Kotlin supports “delegation” design pattern by introducing a new keyword “by”. Using this keyword or delegation methodology, Kotlin allows the derived class to access all the implemented public methods of an interface through a specific object
Delegation should be used when:
- Any components that behave identically, but we realize were it will have some upgradation on top of it in future point of time where we do our own logical implementation and expose the results. For E.g. We can take an example of Analytics class, where instead of directly using the analytics method we can have our delegation and use the param to handle the screen views and event logging.
- Place where we feel delegate would be the better than inheritance because, it doesn’t force you to define all the methods of the super class, you can use or override only the methods that really needed. For e.g. here you can refer the code below that PaymentProcess doesn’t enforced to override the method (Kotlin), but if really needed we can override and do our implementations.

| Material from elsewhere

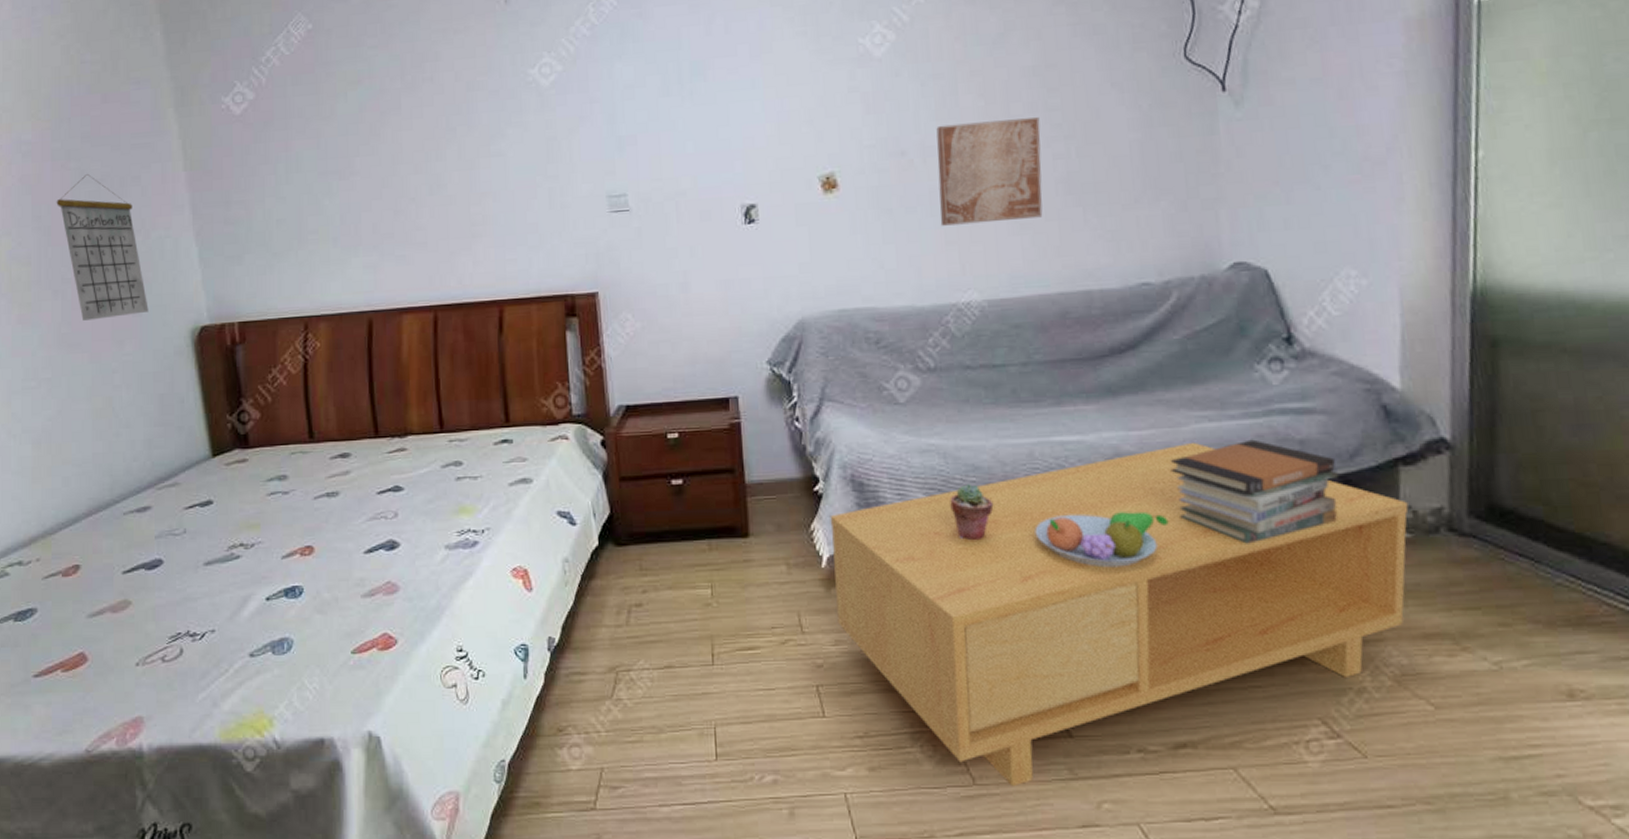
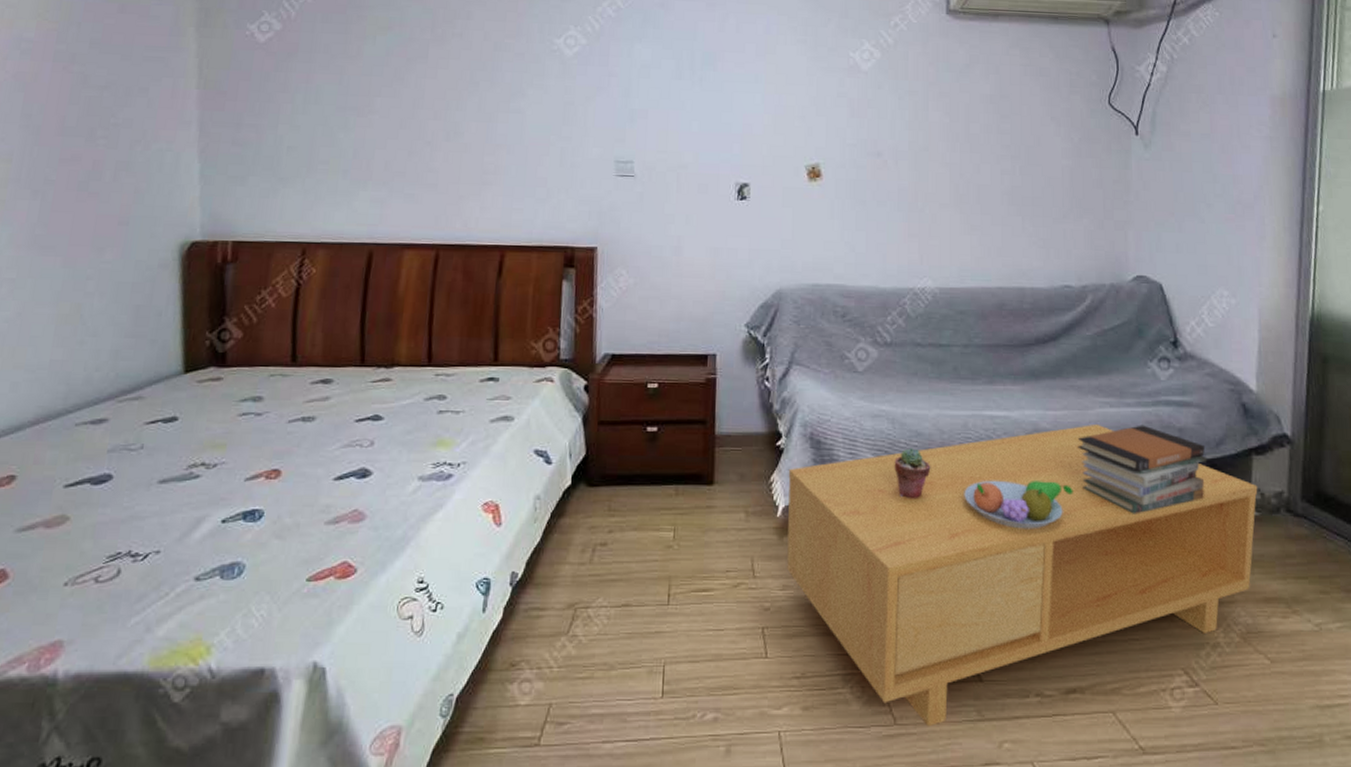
calendar: present [56,174,149,321] -> none [51,79,138,224]
wall art: present [936,117,1043,226] -> none [905,134,993,222]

- If we want to extend the behavior of classes that we cannot or don’t want to subclass for the below reasons For E.g. here you can see in the below code snippet Payment classes (CashPayment, UPIPayment, CardPayment) are can’t be inherited.
- Restricted to share or disallowed to create a hierarchy (Class marked as final)
- Planning to expose the limited or different API methods by consuming the existing code functionality and also we may add our feature update.
- Planned to hide the serious implementation from the calling code.